### What needs to be done
Lines with the word "true" are the ones wanted. Copy each of them from the entries below.

### Dataset extract

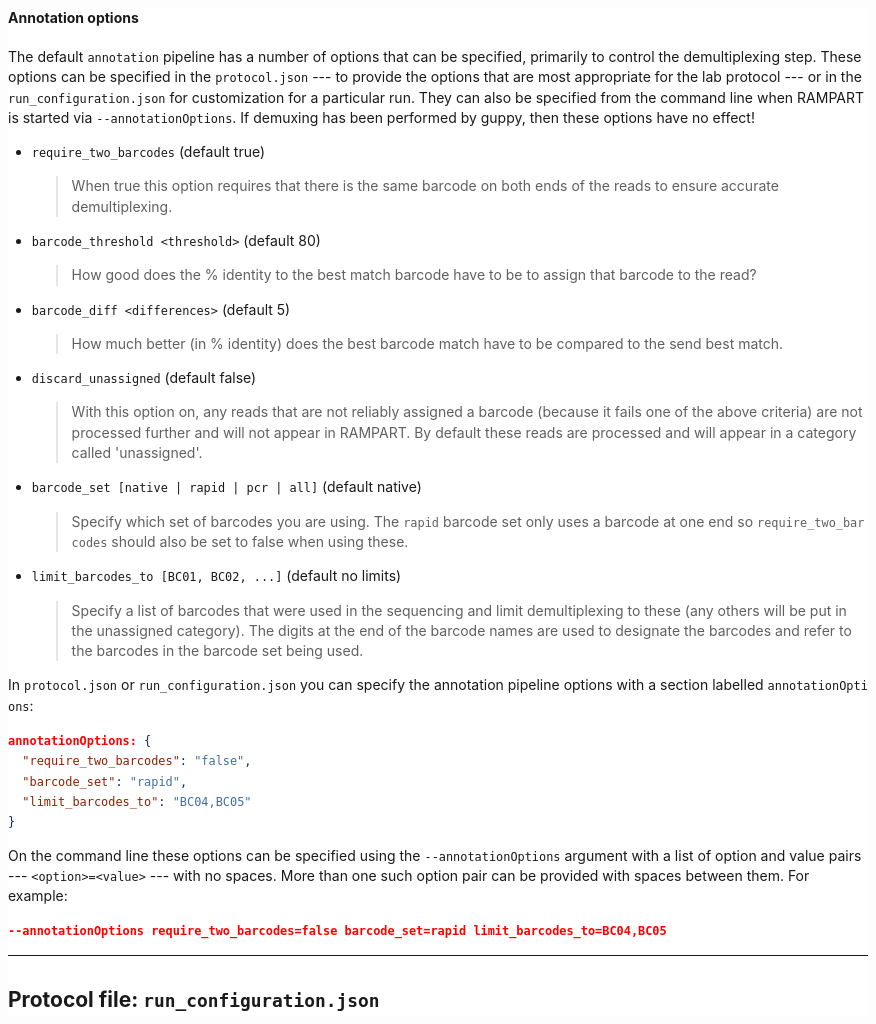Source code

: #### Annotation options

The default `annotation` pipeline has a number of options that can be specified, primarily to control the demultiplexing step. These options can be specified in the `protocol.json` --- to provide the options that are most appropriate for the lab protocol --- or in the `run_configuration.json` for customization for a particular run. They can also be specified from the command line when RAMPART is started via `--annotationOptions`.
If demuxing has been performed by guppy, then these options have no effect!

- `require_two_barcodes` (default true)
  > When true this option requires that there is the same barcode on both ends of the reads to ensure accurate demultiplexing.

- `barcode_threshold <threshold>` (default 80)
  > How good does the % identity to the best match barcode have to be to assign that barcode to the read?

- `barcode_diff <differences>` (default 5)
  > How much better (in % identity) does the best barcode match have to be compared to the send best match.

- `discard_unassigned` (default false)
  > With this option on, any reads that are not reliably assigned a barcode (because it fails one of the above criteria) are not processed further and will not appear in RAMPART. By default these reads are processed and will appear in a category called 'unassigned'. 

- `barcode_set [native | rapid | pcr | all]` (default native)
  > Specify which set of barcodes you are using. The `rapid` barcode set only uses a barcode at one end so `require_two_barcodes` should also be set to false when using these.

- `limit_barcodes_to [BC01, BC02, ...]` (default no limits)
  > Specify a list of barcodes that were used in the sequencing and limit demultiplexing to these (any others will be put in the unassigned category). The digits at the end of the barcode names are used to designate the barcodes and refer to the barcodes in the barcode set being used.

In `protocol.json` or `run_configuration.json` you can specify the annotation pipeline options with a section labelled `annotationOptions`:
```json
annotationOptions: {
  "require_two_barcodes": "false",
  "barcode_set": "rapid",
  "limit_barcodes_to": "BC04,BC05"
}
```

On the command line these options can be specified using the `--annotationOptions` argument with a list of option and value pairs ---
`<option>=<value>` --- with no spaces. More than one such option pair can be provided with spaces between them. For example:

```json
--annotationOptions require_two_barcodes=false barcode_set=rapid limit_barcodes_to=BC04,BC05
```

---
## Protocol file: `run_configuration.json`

### Exercise answer
- `require_two_barcodes` (default true)
  > When true this option requires that there is the same barcode on both ends of the reads to ensure accurate demultiplexing.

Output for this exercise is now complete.